SELECTED TEXT
--

Luxury Travel Site Secret Escapes Buys Germany’s JustBook To Square Up To Jetsetter And Hotel Tonight

Some consolidation afoot in the online travel space: UK-based Secret Escapes, which focuses on luxury travel flash sales, is buying Germany’s JustBook, a mobile-based specialist in bookings in the business travel sector. The companies are not disclosing the financial terms of the deal, but JustBook co-founder and MD Stefan Menden says the cash and shares deal “makes sense for everyone involved.” This is Secret Escapes’ first acquisition.

The merged company will become one of Europe’s bigger purveyors of “discretionary travel” services, and gears Secret Escapes up to launch in the U.S. — a move that will come later in 2014, according to its co-founder and CEO Alex Saint. There, the big competition will be Jetsetter.com, acquired last year by Trip Advisor, Saint tells me. In Europe, he views Voyage Privee in France as a rival.

Both Secret Escapes and JustBook count Index Ventures a common investor, with Secret Escapes having raised between $15 million and $20 million and JustBook around €3 million ($4.5 million). But Menden says that this was more of a coincidental rather than deciding factor for the acquisition. The investments were managed by two different Index partners, both of whom were “supportive” of the deal.

As with other areas of e-commerce like books, food delivery and design/fashion, travel been undergoing a lot of consolidation, with smaller players coming together to compete better against behemoths like Sabre (which owns Travelocity, among others), Priceline (Kayak, Booking.com and more) and others in a business that is built around margins that are always under pressure.

--

EXTRACTED MATERIAL

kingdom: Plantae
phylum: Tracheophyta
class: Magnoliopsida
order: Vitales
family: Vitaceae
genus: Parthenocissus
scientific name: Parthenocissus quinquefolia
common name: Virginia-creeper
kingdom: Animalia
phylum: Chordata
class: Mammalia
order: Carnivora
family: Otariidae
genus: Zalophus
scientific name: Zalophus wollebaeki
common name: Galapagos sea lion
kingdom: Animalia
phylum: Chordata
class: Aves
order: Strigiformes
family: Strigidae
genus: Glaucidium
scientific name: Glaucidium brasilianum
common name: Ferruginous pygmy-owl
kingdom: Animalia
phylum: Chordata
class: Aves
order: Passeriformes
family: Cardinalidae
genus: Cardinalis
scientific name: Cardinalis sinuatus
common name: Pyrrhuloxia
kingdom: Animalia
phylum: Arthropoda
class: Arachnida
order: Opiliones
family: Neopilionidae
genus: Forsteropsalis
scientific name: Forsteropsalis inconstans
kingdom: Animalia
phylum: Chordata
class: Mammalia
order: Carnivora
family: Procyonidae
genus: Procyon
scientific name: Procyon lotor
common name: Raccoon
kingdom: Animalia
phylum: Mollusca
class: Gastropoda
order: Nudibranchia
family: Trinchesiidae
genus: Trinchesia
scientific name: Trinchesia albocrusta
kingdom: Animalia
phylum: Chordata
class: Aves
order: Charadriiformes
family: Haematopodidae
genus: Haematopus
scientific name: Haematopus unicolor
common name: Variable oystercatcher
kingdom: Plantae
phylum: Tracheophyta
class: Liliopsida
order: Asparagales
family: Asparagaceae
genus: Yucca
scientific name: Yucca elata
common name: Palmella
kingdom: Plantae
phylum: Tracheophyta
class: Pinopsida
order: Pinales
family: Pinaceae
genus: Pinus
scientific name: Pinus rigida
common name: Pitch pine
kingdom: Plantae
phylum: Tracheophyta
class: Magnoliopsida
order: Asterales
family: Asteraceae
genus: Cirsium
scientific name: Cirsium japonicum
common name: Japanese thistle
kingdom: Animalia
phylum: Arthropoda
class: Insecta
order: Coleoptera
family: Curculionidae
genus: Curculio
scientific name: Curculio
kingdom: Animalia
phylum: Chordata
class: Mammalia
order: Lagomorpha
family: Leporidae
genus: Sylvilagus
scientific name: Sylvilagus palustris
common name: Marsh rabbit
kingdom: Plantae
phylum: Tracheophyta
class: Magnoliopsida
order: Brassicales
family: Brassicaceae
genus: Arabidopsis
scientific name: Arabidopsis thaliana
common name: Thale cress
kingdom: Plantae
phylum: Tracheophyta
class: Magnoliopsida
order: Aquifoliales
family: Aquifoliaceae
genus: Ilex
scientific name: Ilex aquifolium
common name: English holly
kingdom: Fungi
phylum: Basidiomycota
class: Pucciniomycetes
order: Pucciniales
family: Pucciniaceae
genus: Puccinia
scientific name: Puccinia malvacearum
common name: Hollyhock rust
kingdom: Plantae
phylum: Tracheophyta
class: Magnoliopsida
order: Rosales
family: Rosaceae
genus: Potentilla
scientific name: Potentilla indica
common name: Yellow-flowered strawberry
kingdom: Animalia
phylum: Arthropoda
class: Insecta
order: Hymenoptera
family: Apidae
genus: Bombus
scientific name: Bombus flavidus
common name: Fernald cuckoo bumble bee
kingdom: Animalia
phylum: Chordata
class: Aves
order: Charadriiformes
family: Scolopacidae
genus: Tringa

--

Rewrite the article on Secret Escapes buying JustBook from "Luxury Travel Site" up to and including "Escapes’ first acquisition.", changing every "deal" to "transaction".

Luxury Travel Site Secret Escapes Buys Germany’s JustBook To Square Up To Jetsetter And Hotel Tonight

Some consolidation afoot in the online travel space: UK-based Secret Escapes, which focuses on luxury travel flash sales, is buying Germany’s JustBook, a mobile-based specialist in bookings in the business travel sector. The companies are not disclosing the financial terms of the transaction, but JustBook co-founder and MD Stefan Menden says the cash and shares transaction “makes sense for everyone involved.” This is Secret Escapes’ first acquisition.